The same report also notes that growth in STEM employment has a larger economic impact for the nation. In 2011, Commerce Secretary Gary Locke linked STEM occupations to long-term viability, calling these jobs "essential to a competitive, innovative and technologically advanced U.S. economy." When individuals forfeit STEM careers, the rest of us miss out on the economic benefits from the income they leave on the table and the innovations they might have driven.

Many pre-college students understand these incentives but still fall by the wayside, even after enrolling in a STEM program. One of the key reasons is they get intimidated and overwhelmed by the rigorous prerequisite courses in math and science they must take as underclassmen. For many, this isn't a problem of workload so much as expectations -- nobody told them freshman year would be so intense.

We hope to address this in our MOOC experiment by having students chart the entire academic process, all the way to the point when they graduate from their chosen institution with an engineering degree. If we can help more students through this transitional period by creating an engaging experience, I believe we will see exponential benefits that will lower attrition and improve society overall.

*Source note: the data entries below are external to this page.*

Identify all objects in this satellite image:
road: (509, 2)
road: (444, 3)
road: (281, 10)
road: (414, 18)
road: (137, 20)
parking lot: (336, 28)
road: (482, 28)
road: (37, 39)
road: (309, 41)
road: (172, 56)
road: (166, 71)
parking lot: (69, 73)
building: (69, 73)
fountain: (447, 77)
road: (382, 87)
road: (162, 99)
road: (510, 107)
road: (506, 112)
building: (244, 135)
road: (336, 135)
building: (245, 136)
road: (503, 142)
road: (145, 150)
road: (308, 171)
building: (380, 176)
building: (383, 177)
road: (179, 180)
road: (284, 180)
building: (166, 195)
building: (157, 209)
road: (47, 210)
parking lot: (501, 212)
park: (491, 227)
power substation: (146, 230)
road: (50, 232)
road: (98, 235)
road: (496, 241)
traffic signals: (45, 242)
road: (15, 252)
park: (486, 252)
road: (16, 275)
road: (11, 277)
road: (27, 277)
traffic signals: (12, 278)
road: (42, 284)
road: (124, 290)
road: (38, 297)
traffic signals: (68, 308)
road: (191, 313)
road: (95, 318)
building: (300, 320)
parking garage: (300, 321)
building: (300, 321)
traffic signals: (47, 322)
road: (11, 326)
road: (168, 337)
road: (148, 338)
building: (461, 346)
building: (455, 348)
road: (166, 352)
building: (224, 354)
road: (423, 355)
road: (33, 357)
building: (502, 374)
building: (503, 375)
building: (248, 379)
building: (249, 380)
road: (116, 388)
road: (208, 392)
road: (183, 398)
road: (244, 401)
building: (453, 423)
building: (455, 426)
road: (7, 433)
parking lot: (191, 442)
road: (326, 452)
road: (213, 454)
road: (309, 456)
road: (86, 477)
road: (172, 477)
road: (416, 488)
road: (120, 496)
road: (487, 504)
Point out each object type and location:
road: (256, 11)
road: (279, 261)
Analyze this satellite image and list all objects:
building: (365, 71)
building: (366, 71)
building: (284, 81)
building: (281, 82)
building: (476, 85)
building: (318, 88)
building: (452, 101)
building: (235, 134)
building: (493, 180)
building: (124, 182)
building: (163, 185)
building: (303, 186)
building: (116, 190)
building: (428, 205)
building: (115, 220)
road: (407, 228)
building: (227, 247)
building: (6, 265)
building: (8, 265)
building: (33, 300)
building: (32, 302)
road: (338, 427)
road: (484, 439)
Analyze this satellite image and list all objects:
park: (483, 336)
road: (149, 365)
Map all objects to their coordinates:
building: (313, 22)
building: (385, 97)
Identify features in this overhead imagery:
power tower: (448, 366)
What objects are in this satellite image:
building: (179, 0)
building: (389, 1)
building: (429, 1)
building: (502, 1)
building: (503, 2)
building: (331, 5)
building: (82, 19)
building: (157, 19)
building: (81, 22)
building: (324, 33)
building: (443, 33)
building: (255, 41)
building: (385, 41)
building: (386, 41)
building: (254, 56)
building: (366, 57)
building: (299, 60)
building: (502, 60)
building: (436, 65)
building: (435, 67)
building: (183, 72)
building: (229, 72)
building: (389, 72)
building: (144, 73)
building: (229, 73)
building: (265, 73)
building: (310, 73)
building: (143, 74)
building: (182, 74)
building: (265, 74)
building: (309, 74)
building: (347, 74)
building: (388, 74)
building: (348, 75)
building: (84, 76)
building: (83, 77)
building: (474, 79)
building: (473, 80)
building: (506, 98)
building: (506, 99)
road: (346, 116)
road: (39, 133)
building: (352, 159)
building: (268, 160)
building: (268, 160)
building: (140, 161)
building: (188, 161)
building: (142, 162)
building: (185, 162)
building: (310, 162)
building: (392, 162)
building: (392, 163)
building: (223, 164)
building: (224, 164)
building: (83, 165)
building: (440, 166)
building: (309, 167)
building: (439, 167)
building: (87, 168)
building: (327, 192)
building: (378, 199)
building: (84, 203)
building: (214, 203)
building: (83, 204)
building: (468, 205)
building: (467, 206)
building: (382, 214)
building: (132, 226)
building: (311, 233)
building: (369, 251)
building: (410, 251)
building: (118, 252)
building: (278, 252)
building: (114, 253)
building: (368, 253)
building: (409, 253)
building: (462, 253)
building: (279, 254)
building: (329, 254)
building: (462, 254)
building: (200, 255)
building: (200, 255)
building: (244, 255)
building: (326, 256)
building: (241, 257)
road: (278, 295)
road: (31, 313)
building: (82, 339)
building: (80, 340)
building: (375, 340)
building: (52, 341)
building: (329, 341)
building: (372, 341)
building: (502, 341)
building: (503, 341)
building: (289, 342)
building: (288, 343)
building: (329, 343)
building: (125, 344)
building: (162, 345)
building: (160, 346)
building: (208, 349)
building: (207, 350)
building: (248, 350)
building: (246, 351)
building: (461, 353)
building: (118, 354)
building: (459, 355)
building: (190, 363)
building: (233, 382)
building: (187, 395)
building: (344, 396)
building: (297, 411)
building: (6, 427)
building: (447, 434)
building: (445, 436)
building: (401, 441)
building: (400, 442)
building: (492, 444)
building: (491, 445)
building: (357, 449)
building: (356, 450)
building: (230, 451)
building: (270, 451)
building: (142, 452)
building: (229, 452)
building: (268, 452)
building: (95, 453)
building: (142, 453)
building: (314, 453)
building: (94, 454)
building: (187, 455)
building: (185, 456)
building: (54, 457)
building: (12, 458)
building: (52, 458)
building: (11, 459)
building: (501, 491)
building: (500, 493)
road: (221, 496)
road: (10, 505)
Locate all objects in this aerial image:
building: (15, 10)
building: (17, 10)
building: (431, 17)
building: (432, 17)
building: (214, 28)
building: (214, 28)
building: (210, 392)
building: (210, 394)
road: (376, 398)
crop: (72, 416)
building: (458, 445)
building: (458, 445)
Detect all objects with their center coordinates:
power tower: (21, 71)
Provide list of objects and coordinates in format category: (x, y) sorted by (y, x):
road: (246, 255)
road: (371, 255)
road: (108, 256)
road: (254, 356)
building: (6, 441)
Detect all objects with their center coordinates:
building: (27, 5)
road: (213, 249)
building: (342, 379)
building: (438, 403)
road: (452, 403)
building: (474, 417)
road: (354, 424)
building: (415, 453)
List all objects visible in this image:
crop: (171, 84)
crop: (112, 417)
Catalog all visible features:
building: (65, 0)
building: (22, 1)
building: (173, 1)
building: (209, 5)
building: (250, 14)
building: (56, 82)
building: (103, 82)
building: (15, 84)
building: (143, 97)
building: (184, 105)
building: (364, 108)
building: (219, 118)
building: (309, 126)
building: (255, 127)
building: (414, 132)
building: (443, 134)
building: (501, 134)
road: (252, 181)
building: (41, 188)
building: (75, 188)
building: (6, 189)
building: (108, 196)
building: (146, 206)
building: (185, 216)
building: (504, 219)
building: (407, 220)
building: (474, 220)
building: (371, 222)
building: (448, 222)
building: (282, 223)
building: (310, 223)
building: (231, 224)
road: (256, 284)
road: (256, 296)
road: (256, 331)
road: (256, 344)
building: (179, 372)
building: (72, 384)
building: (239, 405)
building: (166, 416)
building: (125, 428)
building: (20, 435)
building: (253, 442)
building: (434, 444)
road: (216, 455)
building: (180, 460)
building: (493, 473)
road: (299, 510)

The U.S. suffers from a discrepancy between our disappointing world ranking in math and science and our impressive collection of excellent engineering and technology universities -- 7 of the world's top 10 are in the U.S. Certainly, there are issues to work through in elementary and secondary education, but we can also do more to help students understand what a collegiate STEM program will really be like before they get into college and change majors in a panic when things get difficult.

Beyond its implications for STEM, I am excited for what our Canvas Network experiment will teach us about extending open online courses to pre-college students in general. Our course is one of the first MOOCs tailored specifically to high school students. My hope is that, in addition to helping students become better informed about engineering, this course will serve as a model for using the open online platform to engage pre-college students in new ways. Through MOOCs, colleges and universities can expose young students to a wide range of curriculum and topics that aren't readily available at most secondary schools. Done right, this could lead to more students making seamless transitions to college programs across the academic spectrum.